Einar and Muriel had two children: Gregory, born in 1947, and Thomas, born in 1950. Muriel died in 1952. According to the Whatcom Assessor report for the West Parcel of the Point, Einar sold the property at Lake Samish in 1951.


Platting of Shallow Shores Road

The next clues about the Point's history come from a 1934 map of Crescent Township (the original name for the Whatcom County voting precinct surrounding Lake Samish; see page 21 of the Harris Journal for a brief explanation of the origins of the name).

A closeup of the map shows an E. Erickson as the owner of the West Parcel, and that the East Parcel is now platted along a road named Shallow Shores.

Source: Historic MapWorks

We don't yet know when or by whom Shallow Shores Road was platted, but it was sometime between 1916 and 1929. In an oral history about the Lake Samish community of 1929, a local resident named Davis said: "No one lived between Zugelders + Shallow Shores Road,  On Shallow Shores Road -- going north again from Nulle Road, the first house was Bill Sarland’s. He had the place where Morris is now.

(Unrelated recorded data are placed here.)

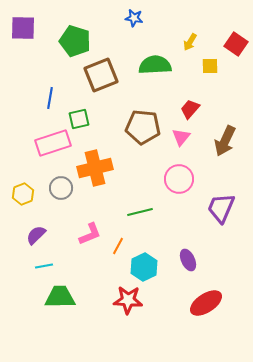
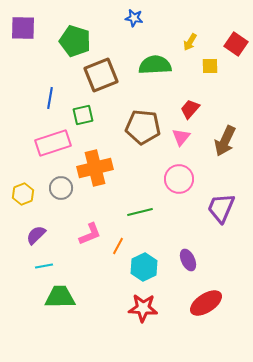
green square: moved 4 px right, 4 px up
red star: moved 15 px right, 8 px down
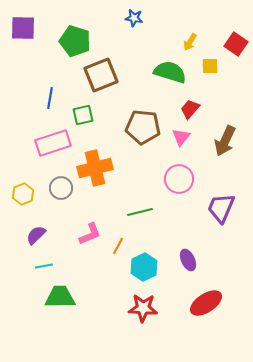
green semicircle: moved 15 px right, 7 px down; rotated 20 degrees clockwise
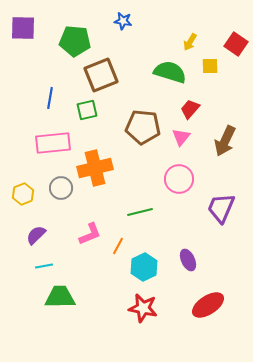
blue star: moved 11 px left, 3 px down
green pentagon: rotated 12 degrees counterclockwise
green square: moved 4 px right, 5 px up
pink rectangle: rotated 12 degrees clockwise
red ellipse: moved 2 px right, 2 px down
red star: rotated 8 degrees clockwise
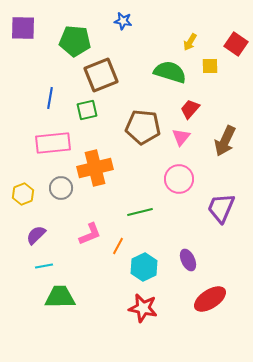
red ellipse: moved 2 px right, 6 px up
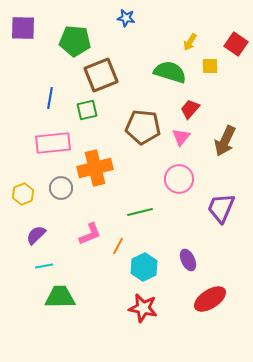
blue star: moved 3 px right, 3 px up
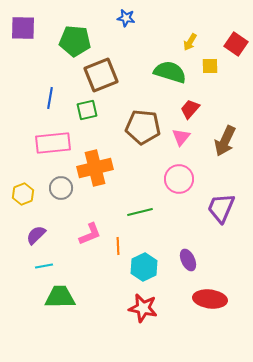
orange line: rotated 30 degrees counterclockwise
red ellipse: rotated 40 degrees clockwise
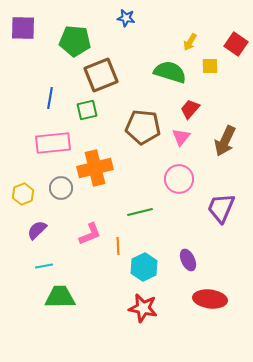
purple semicircle: moved 1 px right, 5 px up
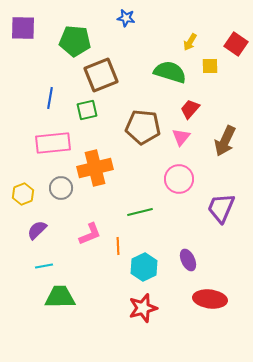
red star: rotated 28 degrees counterclockwise
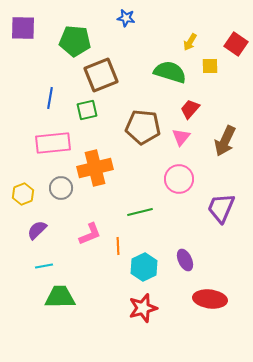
purple ellipse: moved 3 px left
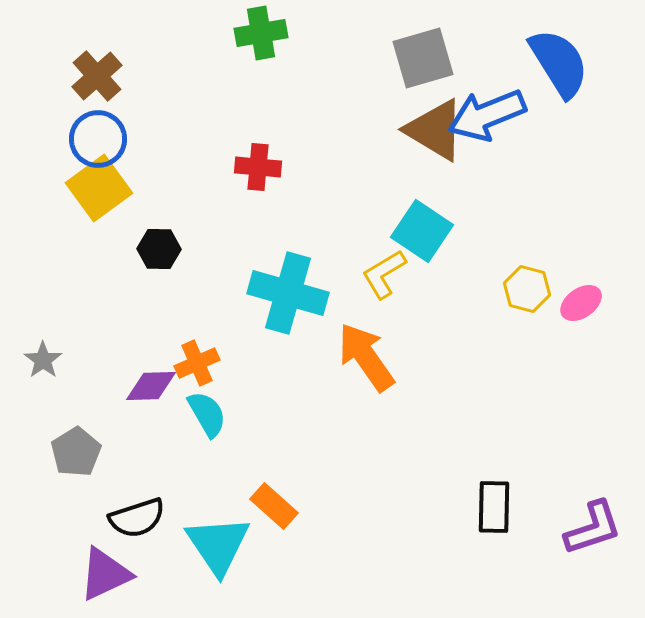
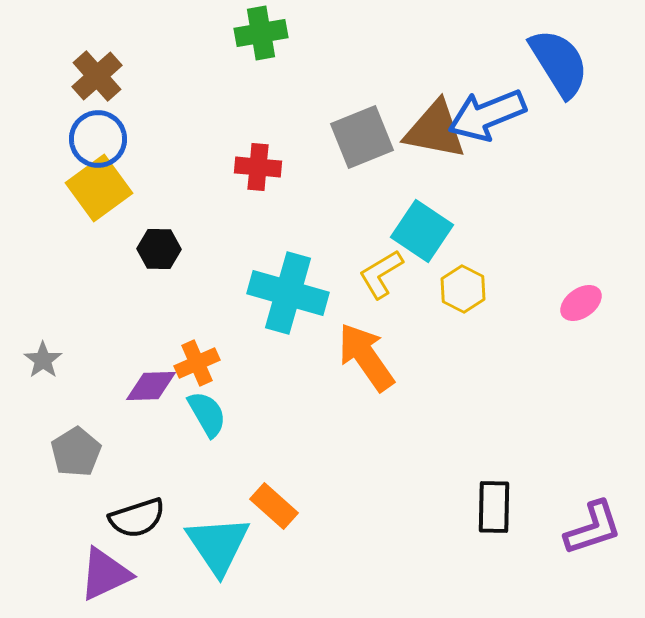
gray square: moved 61 px left, 79 px down; rotated 6 degrees counterclockwise
brown triangle: rotated 20 degrees counterclockwise
yellow L-shape: moved 3 px left
yellow hexagon: moved 64 px left; rotated 12 degrees clockwise
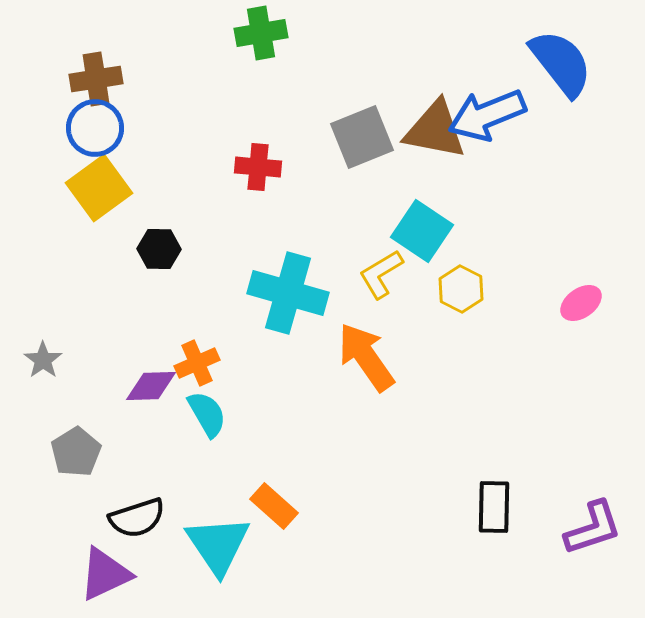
blue semicircle: moved 2 px right; rotated 6 degrees counterclockwise
brown cross: moved 1 px left, 3 px down; rotated 33 degrees clockwise
blue circle: moved 3 px left, 11 px up
yellow hexagon: moved 2 px left
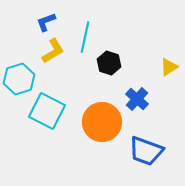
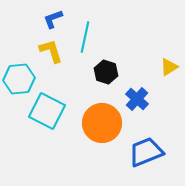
blue L-shape: moved 7 px right, 3 px up
yellow L-shape: moved 2 px left; rotated 76 degrees counterclockwise
black hexagon: moved 3 px left, 9 px down
cyan hexagon: rotated 12 degrees clockwise
orange circle: moved 1 px down
blue trapezoid: moved 1 px down; rotated 138 degrees clockwise
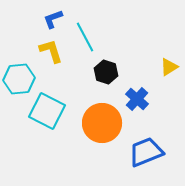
cyan line: rotated 40 degrees counterclockwise
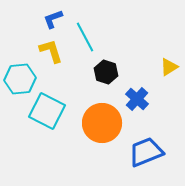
cyan hexagon: moved 1 px right
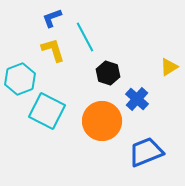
blue L-shape: moved 1 px left, 1 px up
yellow L-shape: moved 2 px right, 1 px up
black hexagon: moved 2 px right, 1 px down
cyan hexagon: rotated 16 degrees counterclockwise
orange circle: moved 2 px up
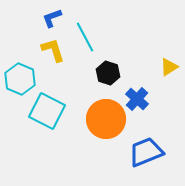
cyan hexagon: rotated 16 degrees counterclockwise
orange circle: moved 4 px right, 2 px up
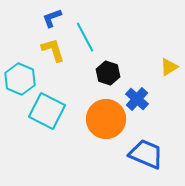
blue trapezoid: moved 2 px down; rotated 45 degrees clockwise
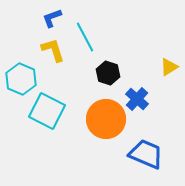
cyan hexagon: moved 1 px right
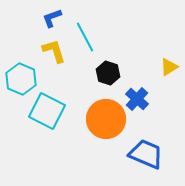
yellow L-shape: moved 1 px right, 1 px down
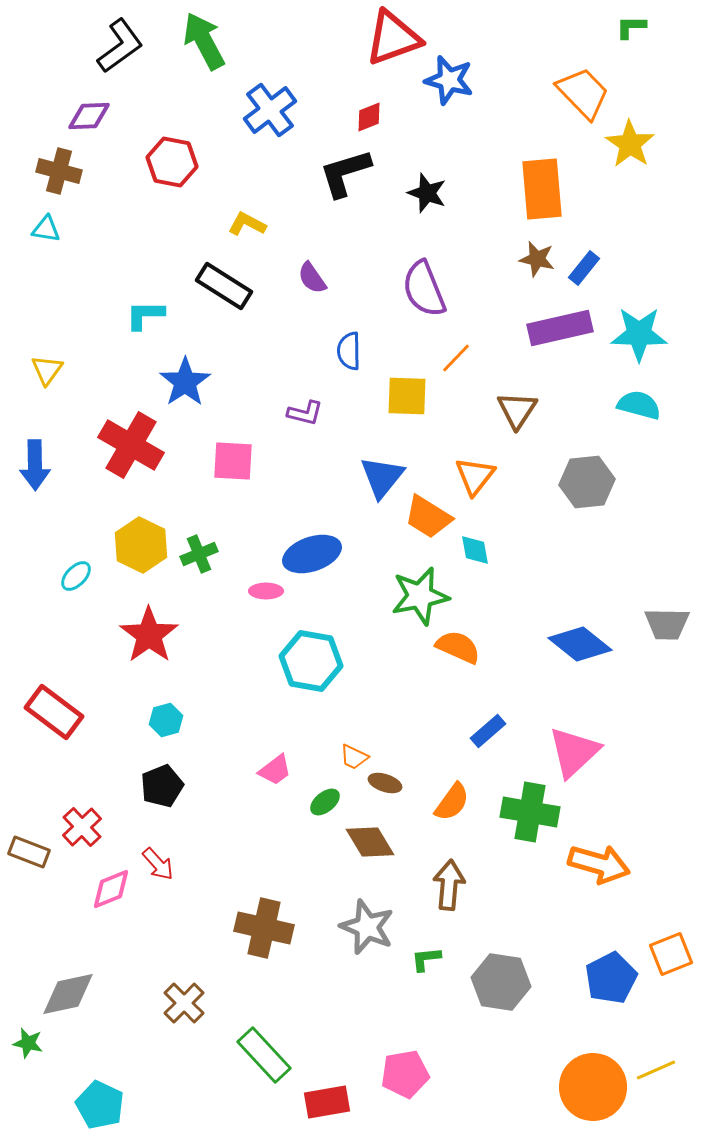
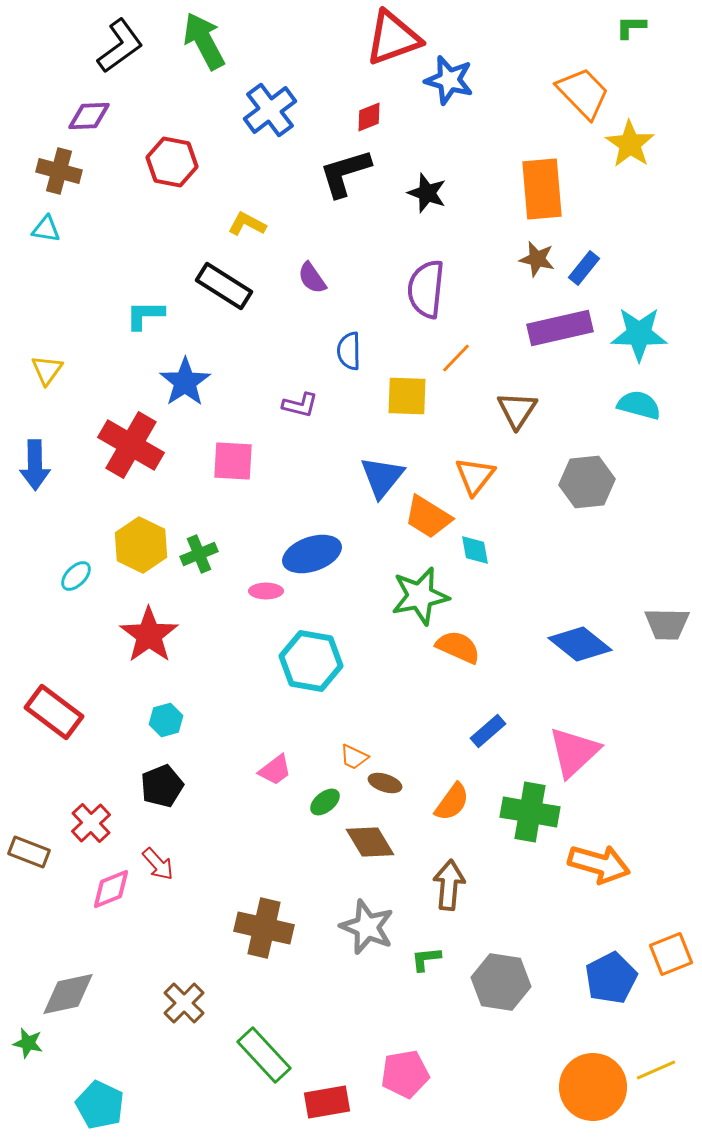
purple semicircle at (424, 289): moved 2 px right; rotated 28 degrees clockwise
purple L-shape at (305, 413): moved 5 px left, 8 px up
red cross at (82, 827): moved 9 px right, 4 px up
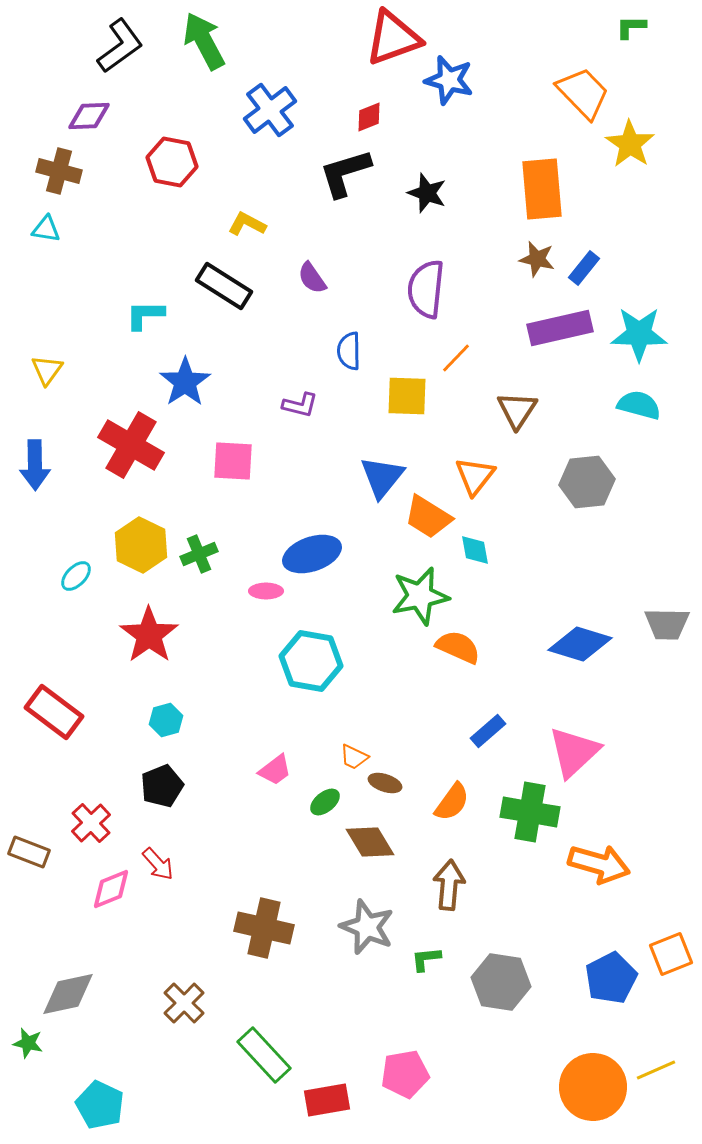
blue diamond at (580, 644): rotated 22 degrees counterclockwise
red rectangle at (327, 1102): moved 2 px up
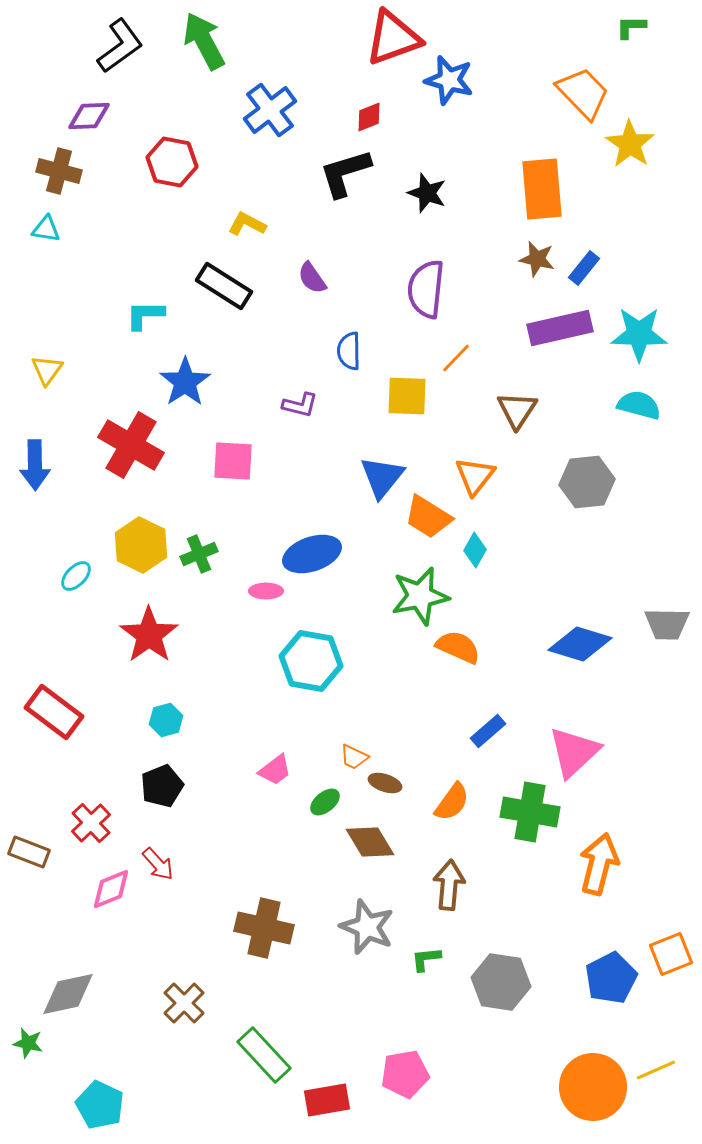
cyan diamond at (475, 550): rotated 40 degrees clockwise
orange arrow at (599, 864): rotated 92 degrees counterclockwise
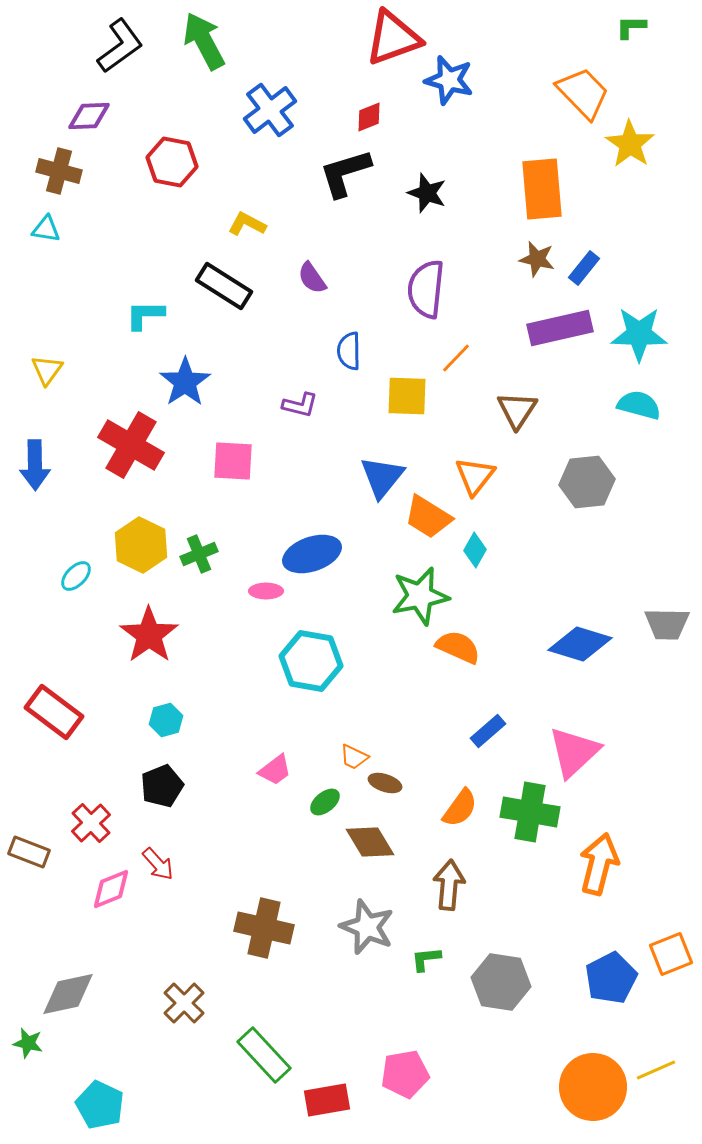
orange semicircle at (452, 802): moved 8 px right, 6 px down
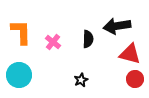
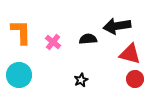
black semicircle: rotated 96 degrees counterclockwise
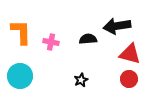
pink cross: moved 2 px left; rotated 28 degrees counterclockwise
cyan circle: moved 1 px right, 1 px down
red circle: moved 6 px left
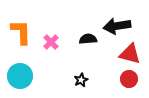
pink cross: rotated 35 degrees clockwise
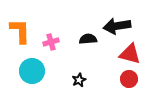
orange L-shape: moved 1 px left, 1 px up
pink cross: rotated 28 degrees clockwise
cyan circle: moved 12 px right, 5 px up
black star: moved 2 px left
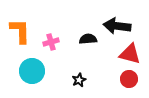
black arrow: rotated 16 degrees clockwise
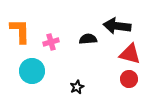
black star: moved 2 px left, 7 px down
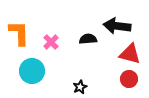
orange L-shape: moved 1 px left, 2 px down
pink cross: rotated 28 degrees counterclockwise
black star: moved 3 px right
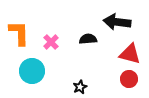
black arrow: moved 4 px up
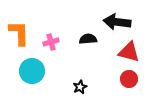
pink cross: rotated 28 degrees clockwise
red triangle: moved 1 px left, 2 px up
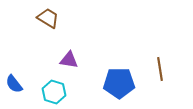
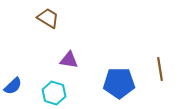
blue semicircle: moved 1 px left, 2 px down; rotated 96 degrees counterclockwise
cyan hexagon: moved 1 px down
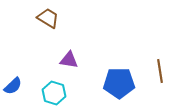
brown line: moved 2 px down
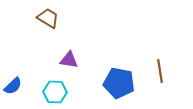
blue pentagon: rotated 12 degrees clockwise
cyan hexagon: moved 1 px right, 1 px up; rotated 15 degrees counterclockwise
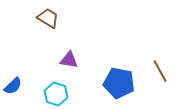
brown line: rotated 20 degrees counterclockwise
cyan hexagon: moved 1 px right, 2 px down; rotated 15 degrees clockwise
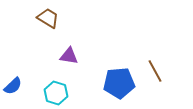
purple triangle: moved 4 px up
brown line: moved 5 px left
blue pentagon: rotated 16 degrees counterclockwise
cyan hexagon: moved 1 px up
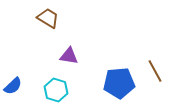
cyan hexagon: moved 3 px up
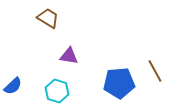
cyan hexagon: moved 1 px right, 1 px down
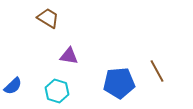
brown line: moved 2 px right
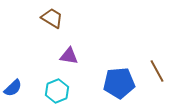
brown trapezoid: moved 4 px right
blue semicircle: moved 2 px down
cyan hexagon: rotated 20 degrees clockwise
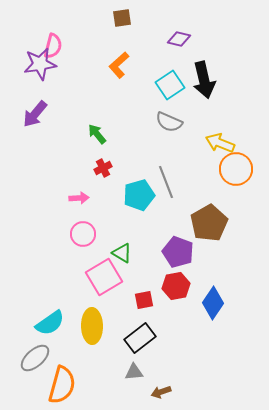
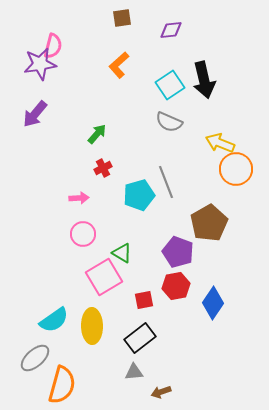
purple diamond: moved 8 px left, 9 px up; rotated 20 degrees counterclockwise
green arrow: rotated 80 degrees clockwise
cyan semicircle: moved 4 px right, 3 px up
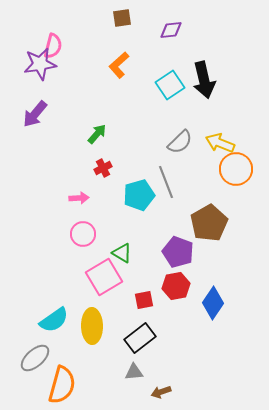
gray semicircle: moved 11 px right, 20 px down; rotated 68 degrees counterclockwise
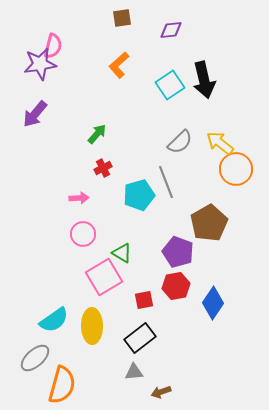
yellow arrow: rotated 16 degrees clockwise
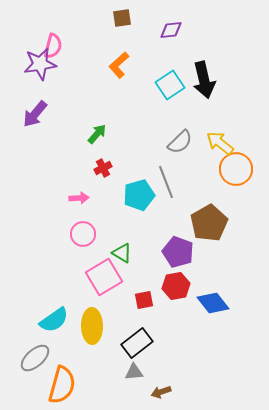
blue diamond: rotated 72 degrees counterclockwise
black rectangle: moved 3 px left, 5 px down
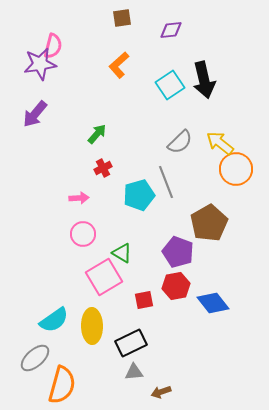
black rectangle: moved 6 px left; rotated 12 degrees clockwise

The present house was not there then. It was built about 1934 or 35, I think, could have been built in 36. I’m not real sure when any other permanent residents moved on to Shallow Shores, but I know that in 31 the McCullough’s were there + Roy Powells, also Al Forslof + another couple I don’t know."

We should be able to obtain road and original platting records that indicate when and by whom Shallow Shores Road was created.